(Dataset entries)
=-=-=-=-=

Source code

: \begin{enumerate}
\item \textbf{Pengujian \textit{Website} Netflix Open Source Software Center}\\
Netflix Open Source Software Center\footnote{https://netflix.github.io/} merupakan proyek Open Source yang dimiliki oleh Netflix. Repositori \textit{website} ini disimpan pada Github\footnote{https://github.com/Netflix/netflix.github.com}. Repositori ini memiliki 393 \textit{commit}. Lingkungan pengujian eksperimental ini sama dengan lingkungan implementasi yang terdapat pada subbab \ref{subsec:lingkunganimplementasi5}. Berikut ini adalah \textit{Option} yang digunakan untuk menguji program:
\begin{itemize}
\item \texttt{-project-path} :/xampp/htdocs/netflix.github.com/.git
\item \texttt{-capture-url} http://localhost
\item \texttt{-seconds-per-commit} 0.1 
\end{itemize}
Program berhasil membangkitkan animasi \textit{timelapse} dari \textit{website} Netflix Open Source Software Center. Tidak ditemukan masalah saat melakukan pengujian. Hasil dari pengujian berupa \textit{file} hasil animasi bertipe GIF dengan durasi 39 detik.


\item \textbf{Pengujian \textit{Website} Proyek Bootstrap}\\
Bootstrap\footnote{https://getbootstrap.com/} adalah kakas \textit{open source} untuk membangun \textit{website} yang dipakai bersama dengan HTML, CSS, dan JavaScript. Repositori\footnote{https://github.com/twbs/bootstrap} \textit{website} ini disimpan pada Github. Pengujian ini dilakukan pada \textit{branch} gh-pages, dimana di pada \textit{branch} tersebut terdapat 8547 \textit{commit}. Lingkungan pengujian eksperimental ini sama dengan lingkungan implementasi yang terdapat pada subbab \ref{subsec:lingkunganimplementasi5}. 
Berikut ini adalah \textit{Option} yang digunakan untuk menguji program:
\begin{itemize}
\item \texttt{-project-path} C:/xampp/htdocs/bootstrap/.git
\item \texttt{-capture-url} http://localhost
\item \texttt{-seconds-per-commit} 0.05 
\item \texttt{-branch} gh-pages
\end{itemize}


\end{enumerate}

=-=-=-=-=

- Exercise details -
Go through the records above and return each line in which the word "project" occurs.

- Exercise solution -
\item \texttt{-project-path} :/xampp/htdocs/netflix.github.com/.git
\item \texttt{-project-path} C:/xampp/htdocs/bootstrap/.git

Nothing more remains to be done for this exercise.